**Given exercise**: Reproduce the material below word for word, omitting the pictures.

(Dataset items)
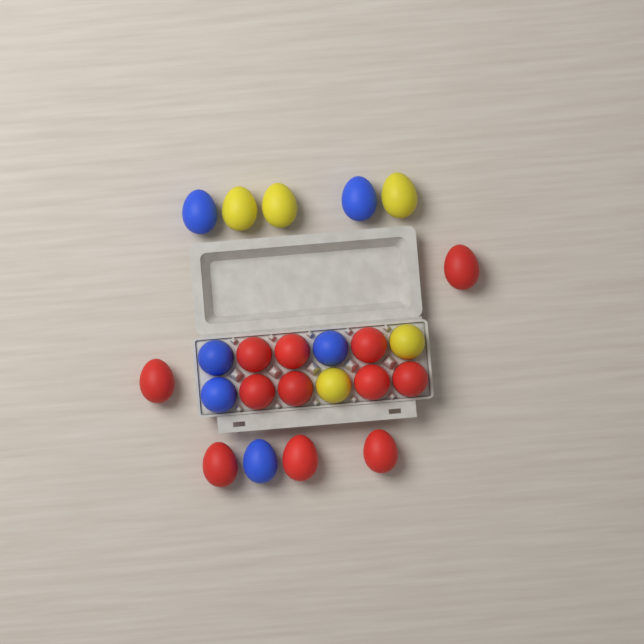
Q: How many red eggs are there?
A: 12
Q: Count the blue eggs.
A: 6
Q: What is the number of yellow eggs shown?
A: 5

**Exercise response**:
Q: How many red eggs are there?
A: 12
Q: Count the blue eggs.
A: 6
Q: What is the number of yellow eggs shown?
A: 5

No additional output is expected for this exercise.